The proposed framework outperformed state-of-the-art baselines across metrics including precision, recall, F1-score, and mean Average Precision (mAP) during rigorous testing. This superior performance was achieved while maintaining an extremely low parameter count of only 0.79 million, making it highly efficient. For the 6-class Yoga-82 configuration, the model reached a classification accuracy of 90.40%, demonstrating high reliability in broad category identification. The 20-class version of the same dataset yielded a success rate of 87.44% under the new architecture, even with increased label complexity. Testing on the Stanford 40 Actions dataset resulted in a peak accuracy of 94.28% for the multi-scale system across diverse activity types. Quantitative analysis showed that the Dual Weighted Cross Attention (DWCA) module significantly contributed to the overall gain in predictive power. The integration of the Context-Aware Channel Attention Module (CACAM) allowed the system to ignore irrelevant background noise more effectively than standard models.

Conclusions:

These findings suggest that modular attention mechanisms can significantly improve the efficiency and accuracy of human pose classification systems in real-world settings. The reduction in parameter count demonstrates that high accuracy does not necessitate excessive computational overhead in modern deep learning models. Incorporating explainable techniques provides a pathway for more transparent and trustworthy artificial intelligence in practical applications like remote health monitoring. Future efforts may focus on expanding these multi-scale strategies to even more complex action recognition scenarios involving temporal sequences. The study establishes a new benchmark for balancing performance and resource consumption in computer vision tasks related to human movement. This modular design offers a scalable solution for developers looking to implement sophisticated classification tools on low-power consumer electronics. The researchers conclude that the fusion of spatial and channel-wise cues is essential for overcoming the limitations of traditional pose estimation frameworks.

The system utilizes a Dual Weighted Cross Attention (DWCA) module to fuse spatial and channel-wise cues. This allows the Swin Transformer backbone to better distinguish between similar poses by focusing on specific joint relationships and contextual features across multiple scales.

According to the study's findings, the framework attained a peak accuracy of 94.28% on the Stanford 40 Actions dataset. This was accomplished while maintaining a low parameter count of 0.79 million, outperforming several state-of-the-art baselines in precision and recall.
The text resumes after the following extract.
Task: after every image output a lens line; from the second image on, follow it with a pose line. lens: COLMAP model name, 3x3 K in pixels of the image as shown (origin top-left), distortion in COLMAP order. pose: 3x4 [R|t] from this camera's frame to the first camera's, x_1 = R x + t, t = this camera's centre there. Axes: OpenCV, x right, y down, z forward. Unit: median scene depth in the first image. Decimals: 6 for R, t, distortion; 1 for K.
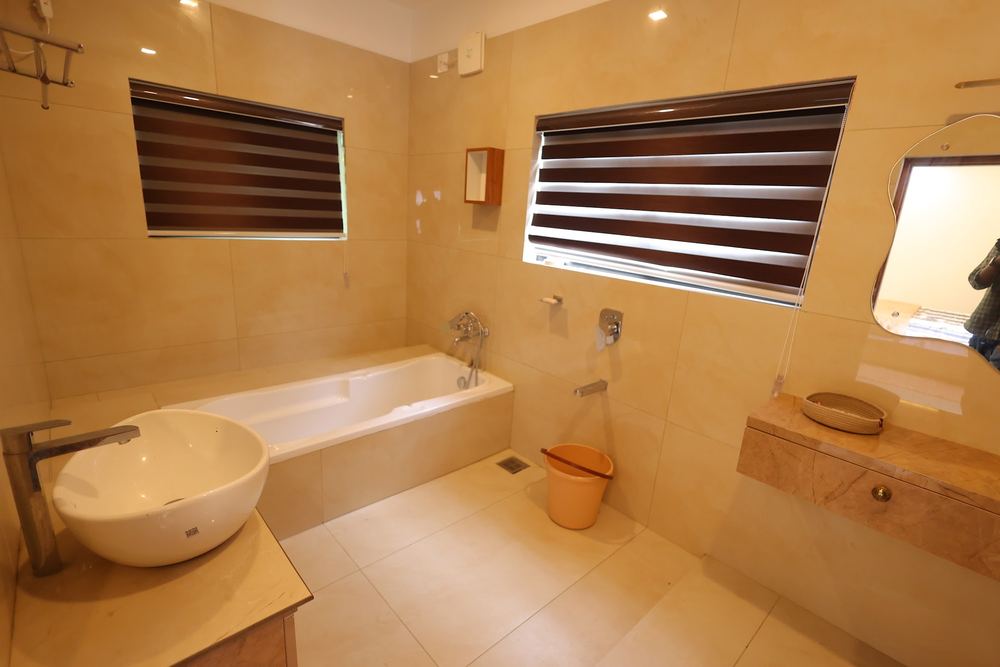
lens RADIAL K [[462.8, 0, 500.0], [0, 462.8, 333.5], [0, 0, 1]] dist [-0.001578, 0.000356]
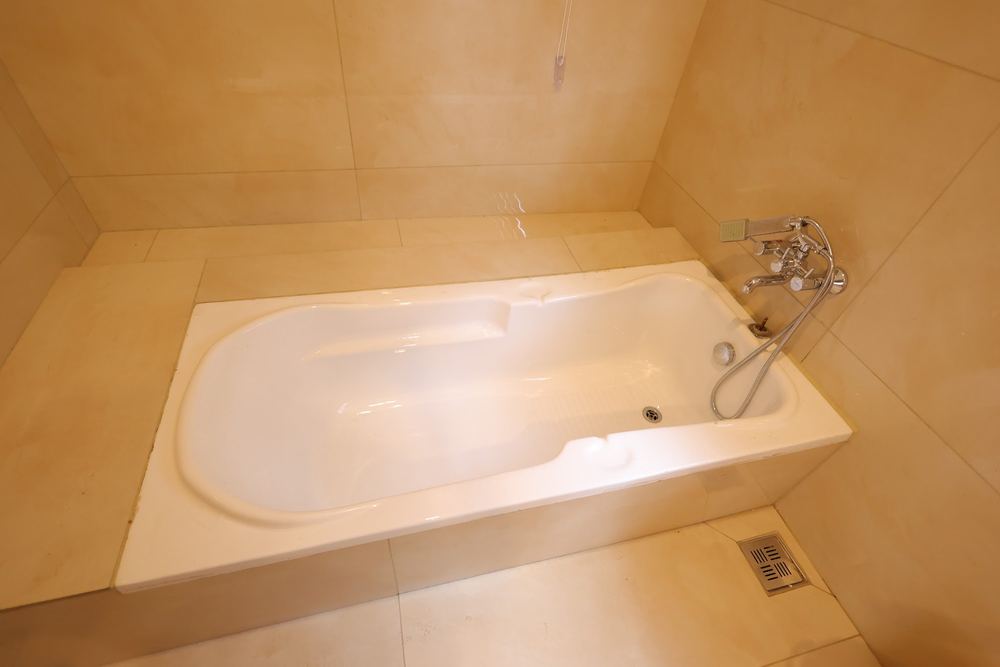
lens RADIAL K [[462.8, 0, 500.0], [0, 462.8, 333.5], [0, 0, 1]] dist [-0.001578, 0.000356]
pose [[0.877659, 0.346368, -0.331276, -0.145120], [-0.160124, 0.863373, 0.478484, -0.116287], [0.451747, -0.366900, 0.813209, 0.533301]]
The researchers selected the Swin Transformer backbone to enable robust multi-scale feature extraction from images. This specific hierarchical design allows the model to capture both local and global dependencies, which is necessary for resolving high inter-class similarity in complex human poses.
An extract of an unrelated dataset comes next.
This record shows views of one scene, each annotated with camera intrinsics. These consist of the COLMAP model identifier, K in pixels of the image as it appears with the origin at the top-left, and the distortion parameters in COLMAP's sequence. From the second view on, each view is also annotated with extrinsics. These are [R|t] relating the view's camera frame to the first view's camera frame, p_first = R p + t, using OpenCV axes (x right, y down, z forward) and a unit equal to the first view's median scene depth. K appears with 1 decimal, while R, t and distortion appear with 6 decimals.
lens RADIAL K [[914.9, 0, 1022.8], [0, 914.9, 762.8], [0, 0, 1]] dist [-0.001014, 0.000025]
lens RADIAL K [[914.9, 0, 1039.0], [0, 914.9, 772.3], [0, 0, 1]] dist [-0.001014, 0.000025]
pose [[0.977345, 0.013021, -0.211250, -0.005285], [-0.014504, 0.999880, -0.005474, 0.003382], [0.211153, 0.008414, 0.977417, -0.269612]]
The findings are primarily validated using the Yoga-82 and Stanford 40 Actions datasets, which focus on static pose and action classification. The authors imply that further investigation is required to determine how this lightweight architecture performs in dynamic, temporal-based action recognition scenarios.

The study's authors propose that high-performance human pose classification can be achieved with minimal computational overhead. They state that integrating explainable AI techniques and modular attention will facilitate the deployment of reliable computer vision tools on resource-constrained mobile and edge devices.